EXERCISE DIRECTIONS: In the records below, reproduce the section that opens with the line containing "class: Arachnida" and closes with the line containing "common name: Zebra jumper", including both of those lines.

PROVIDED DATA:
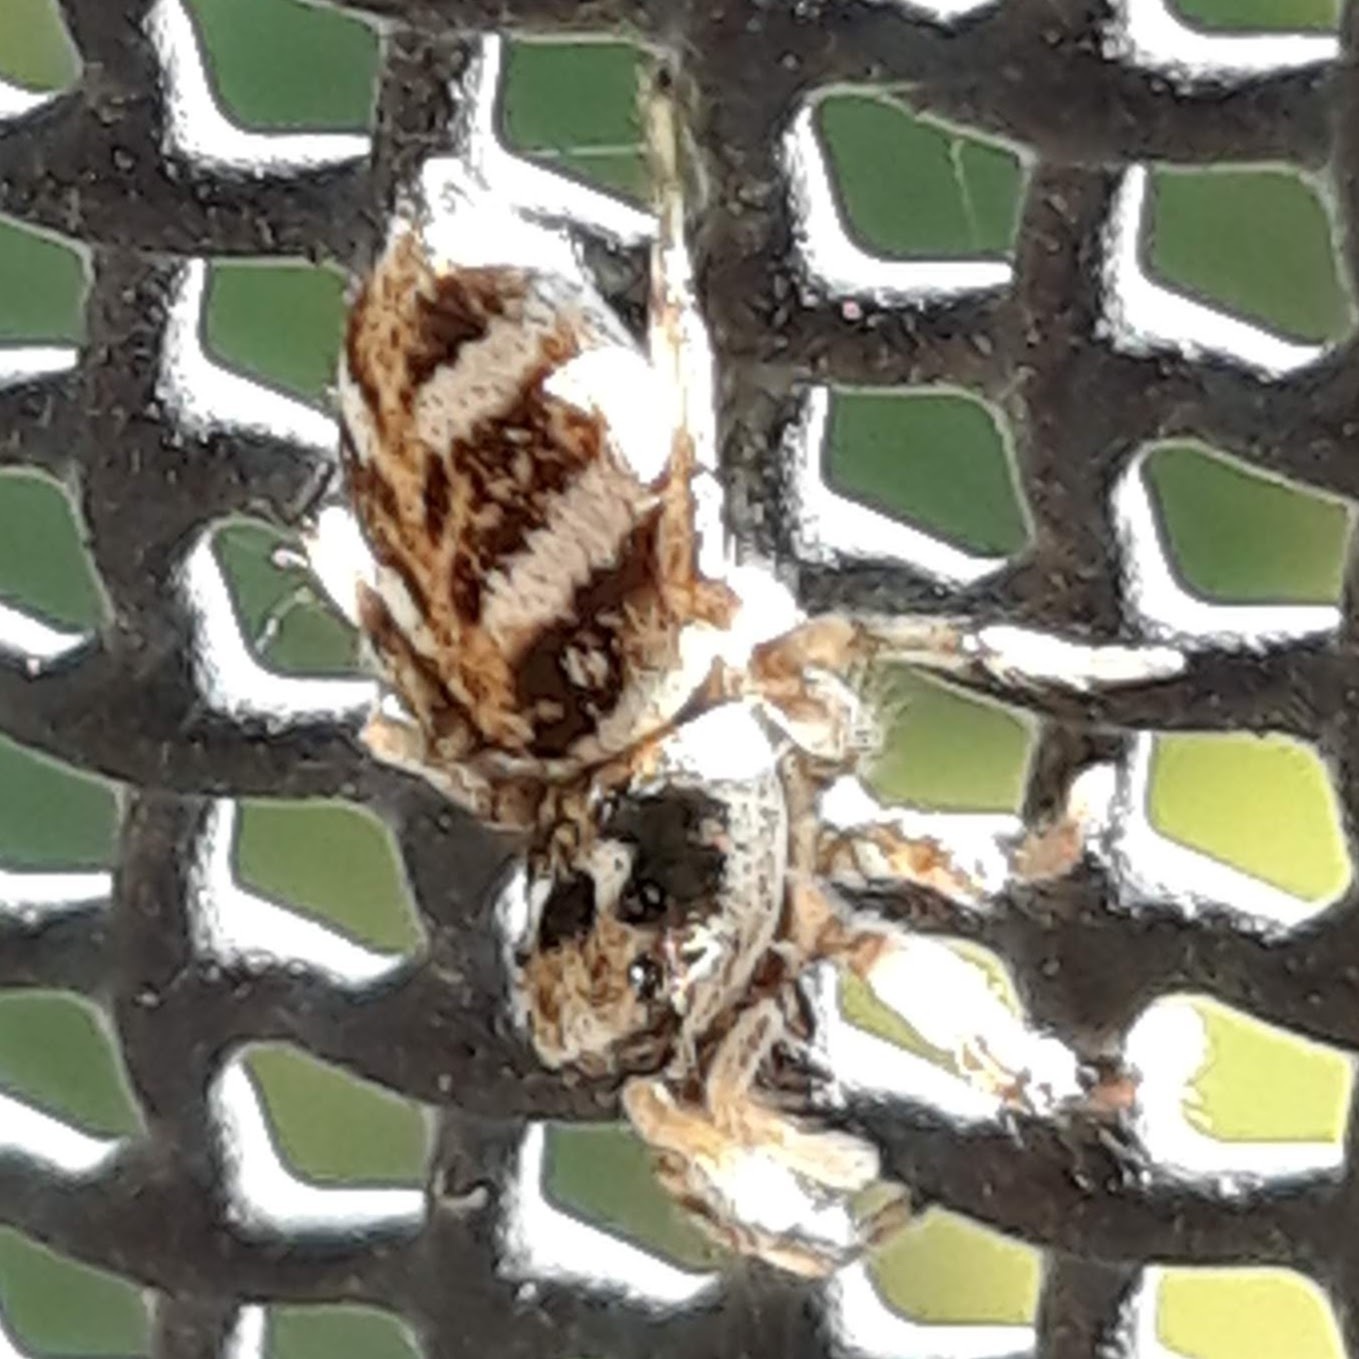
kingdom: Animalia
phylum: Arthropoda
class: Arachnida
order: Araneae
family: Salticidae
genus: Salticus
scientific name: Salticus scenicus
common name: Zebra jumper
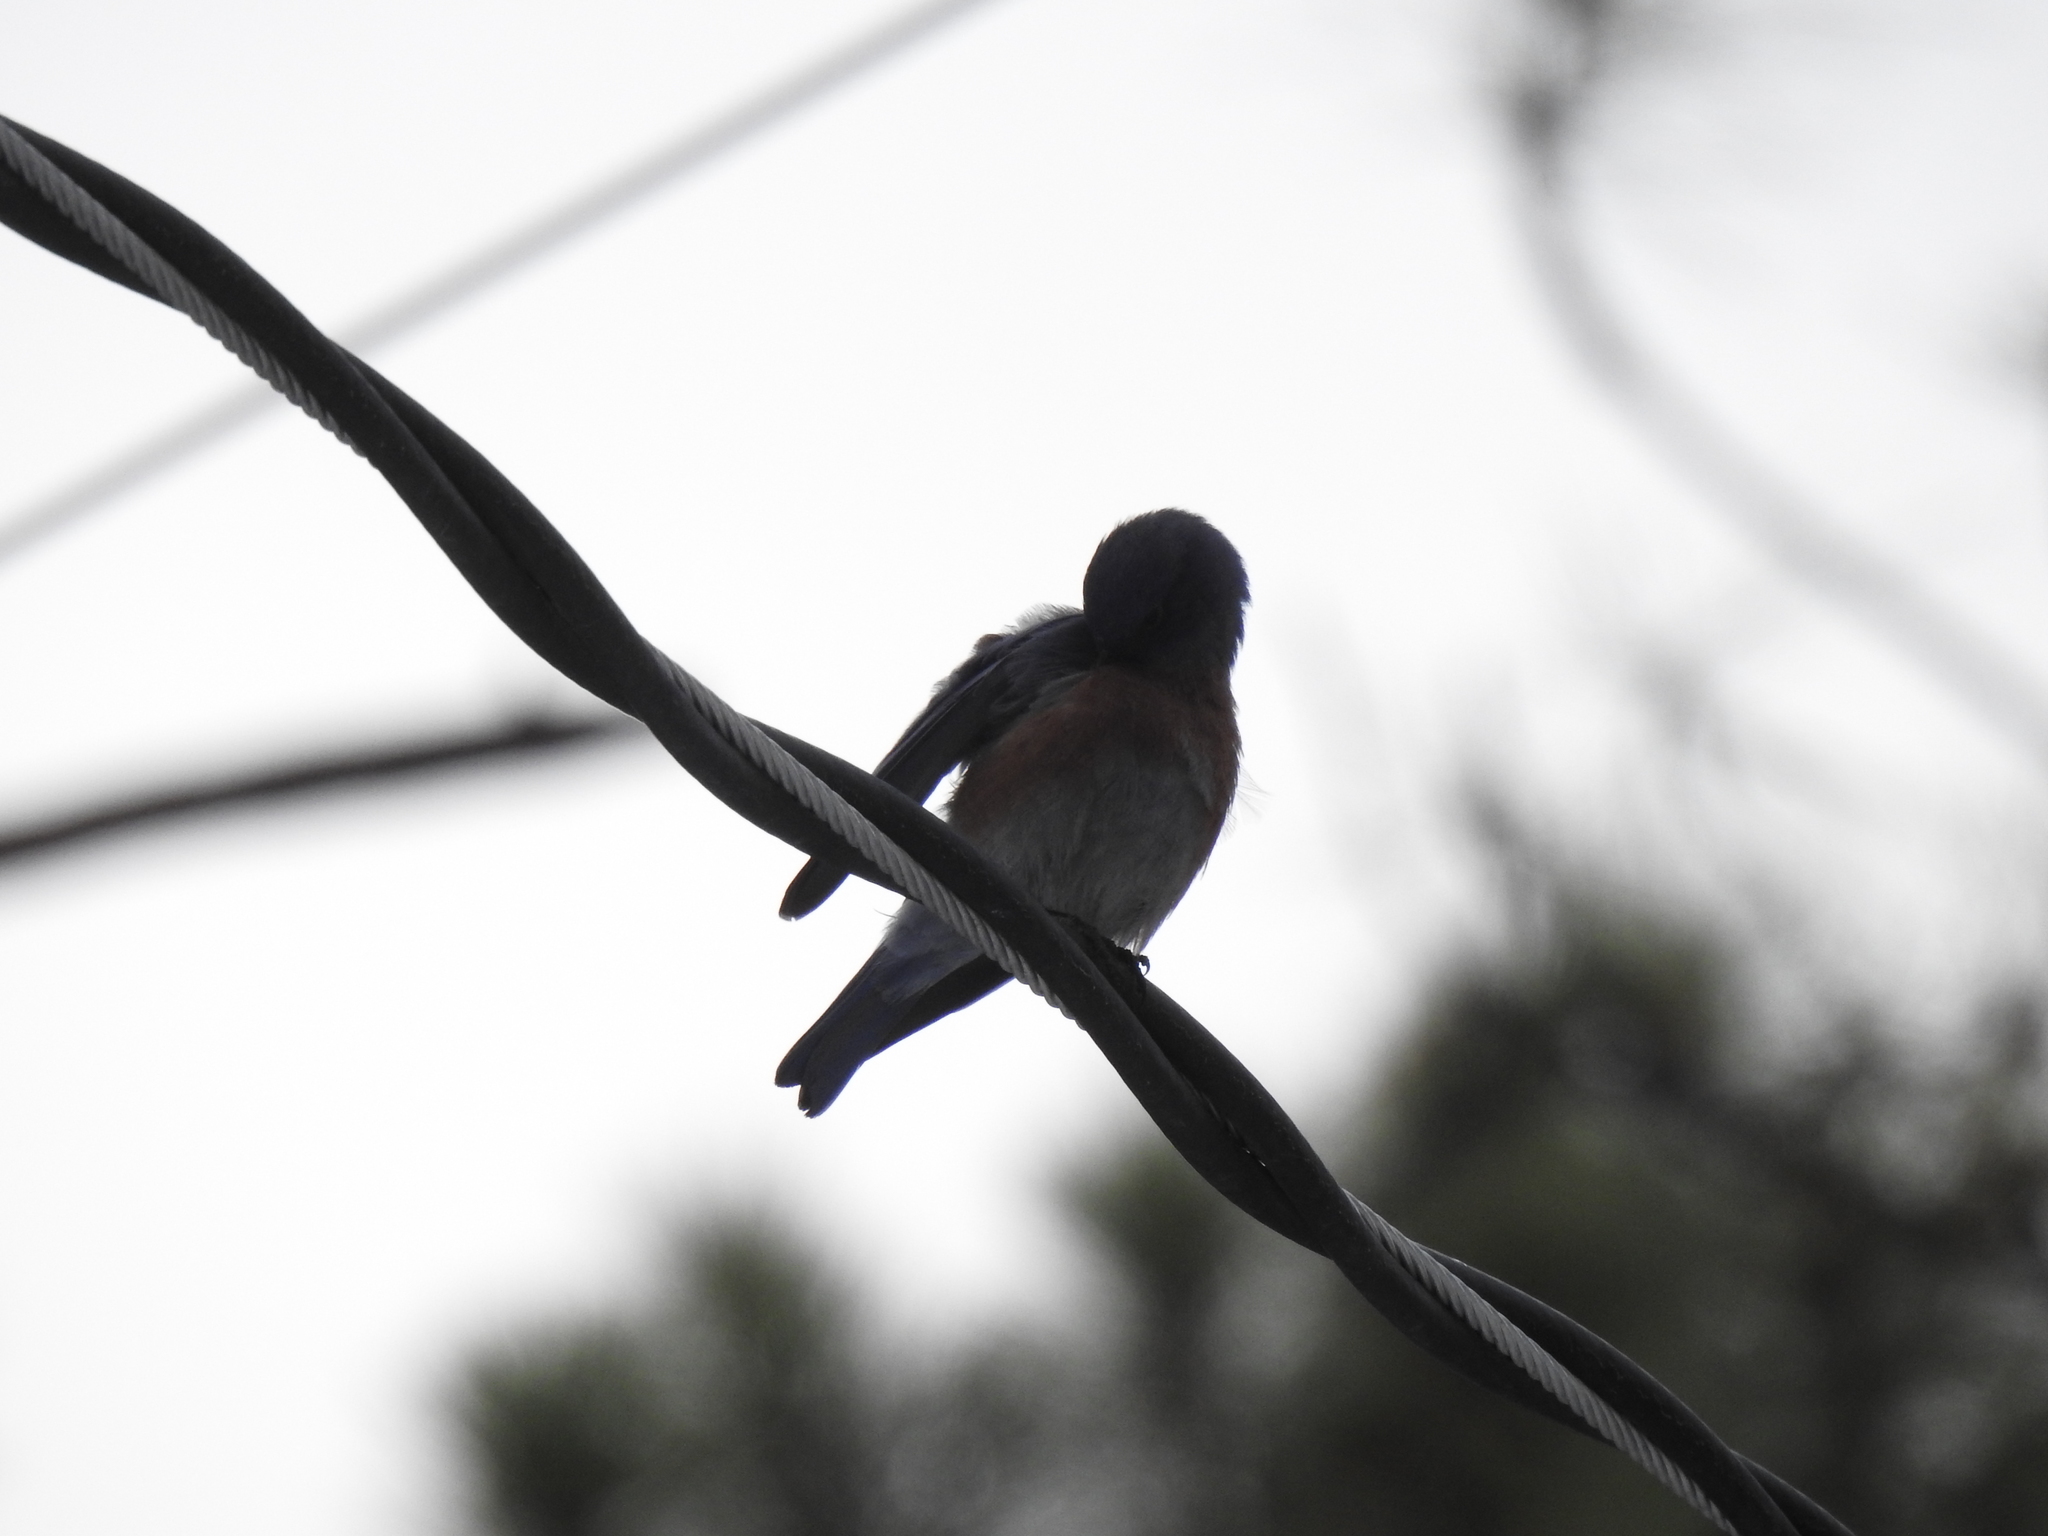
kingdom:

--

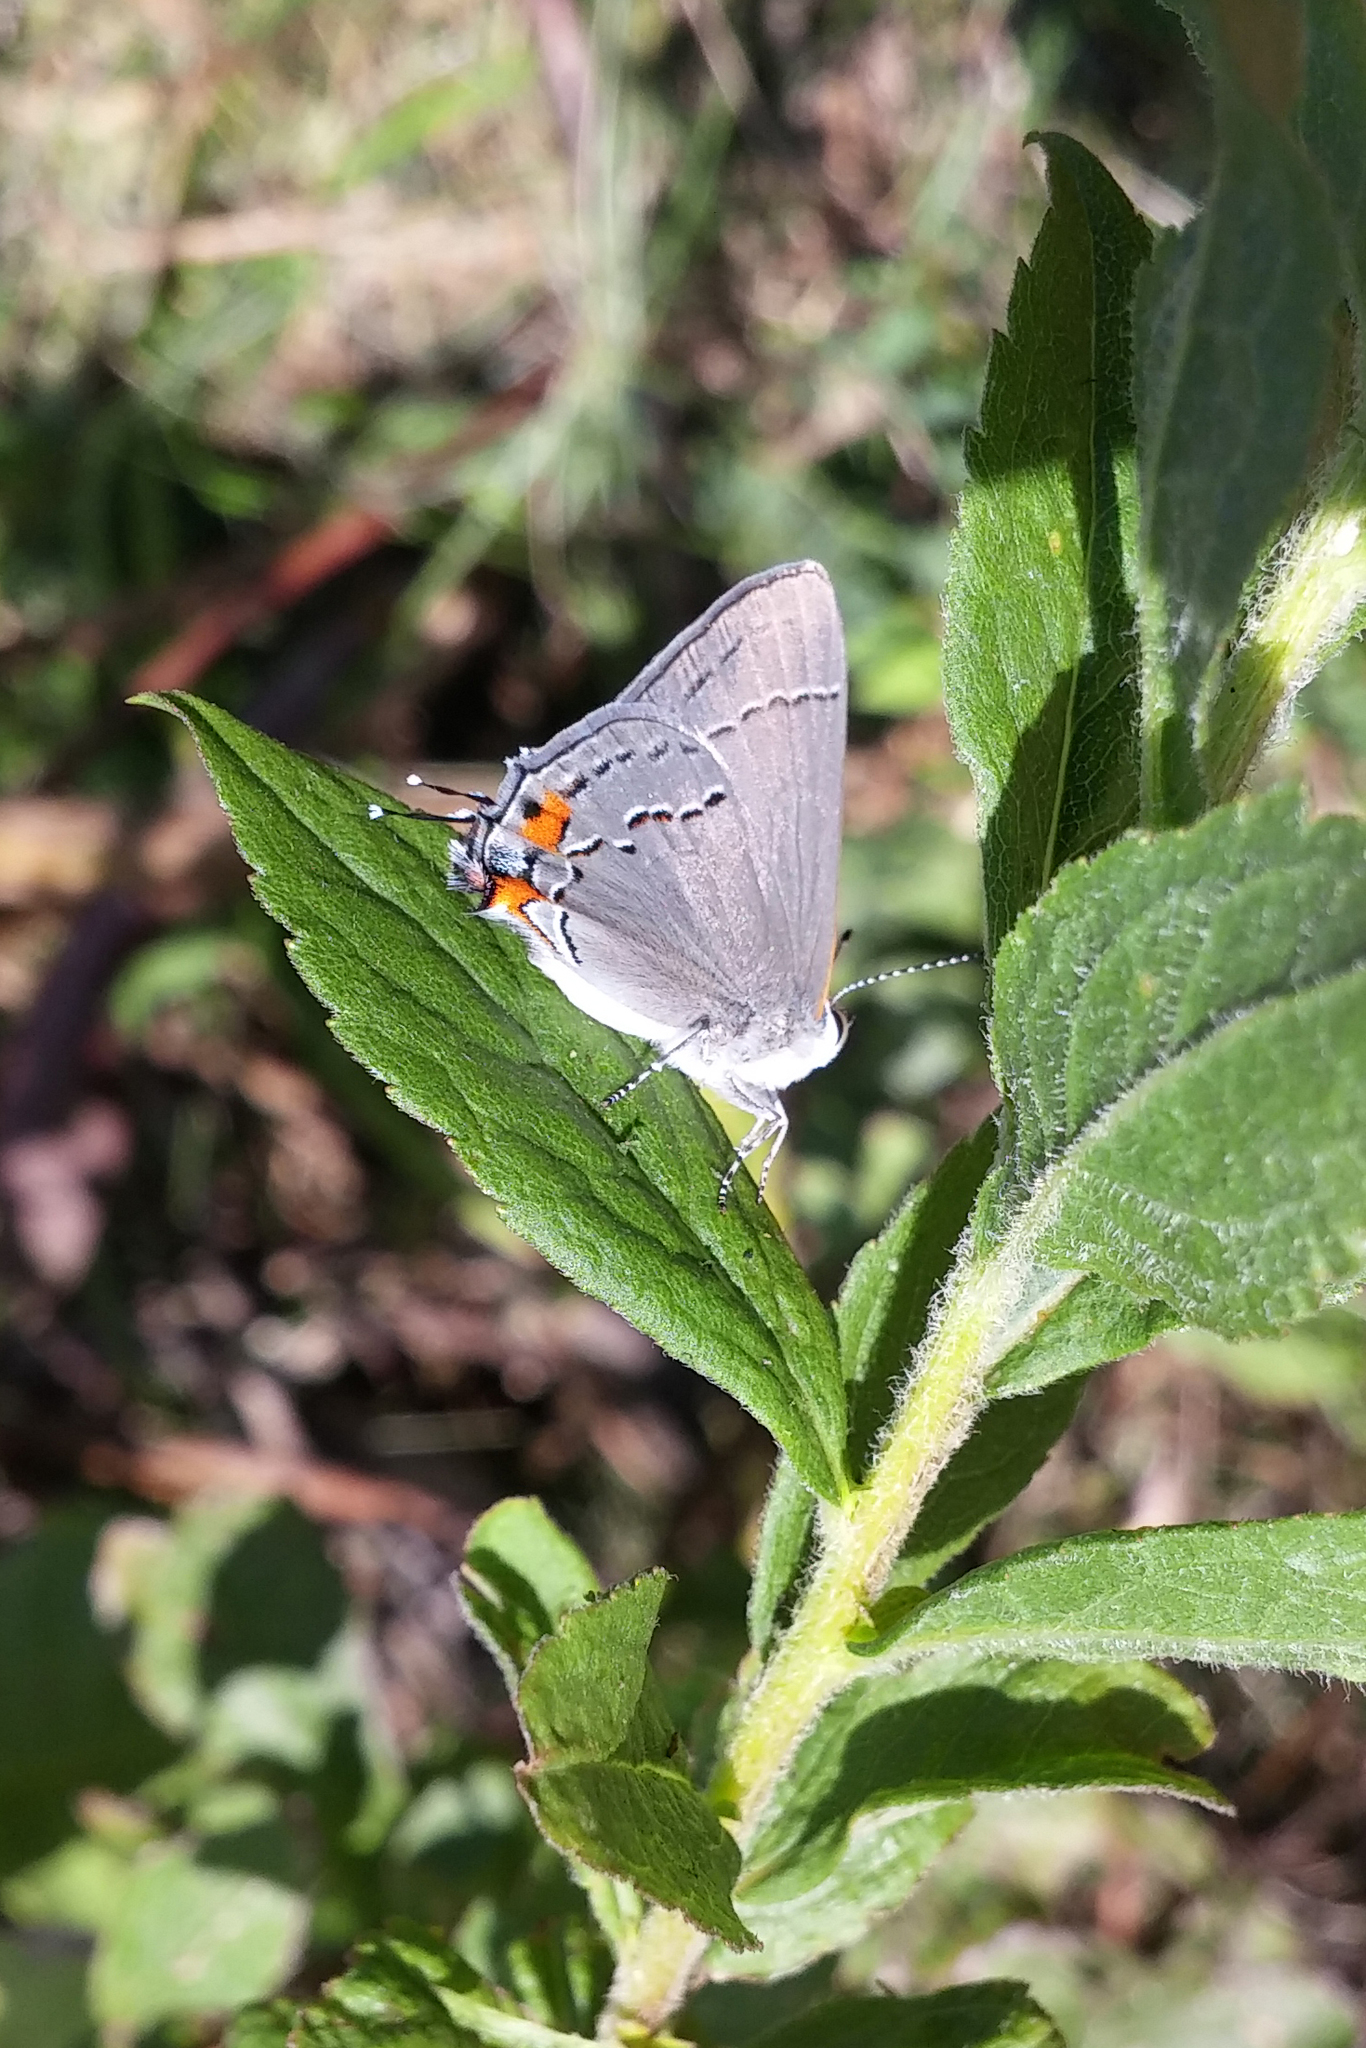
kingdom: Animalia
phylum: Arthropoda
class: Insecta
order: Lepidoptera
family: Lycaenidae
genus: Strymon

COMPLETE ANSWER:
class: Arachnida
order: Araneae
family: Salticidae
genus: Salticus
scientific name: Salticus scenicus
common name: Zebra jumper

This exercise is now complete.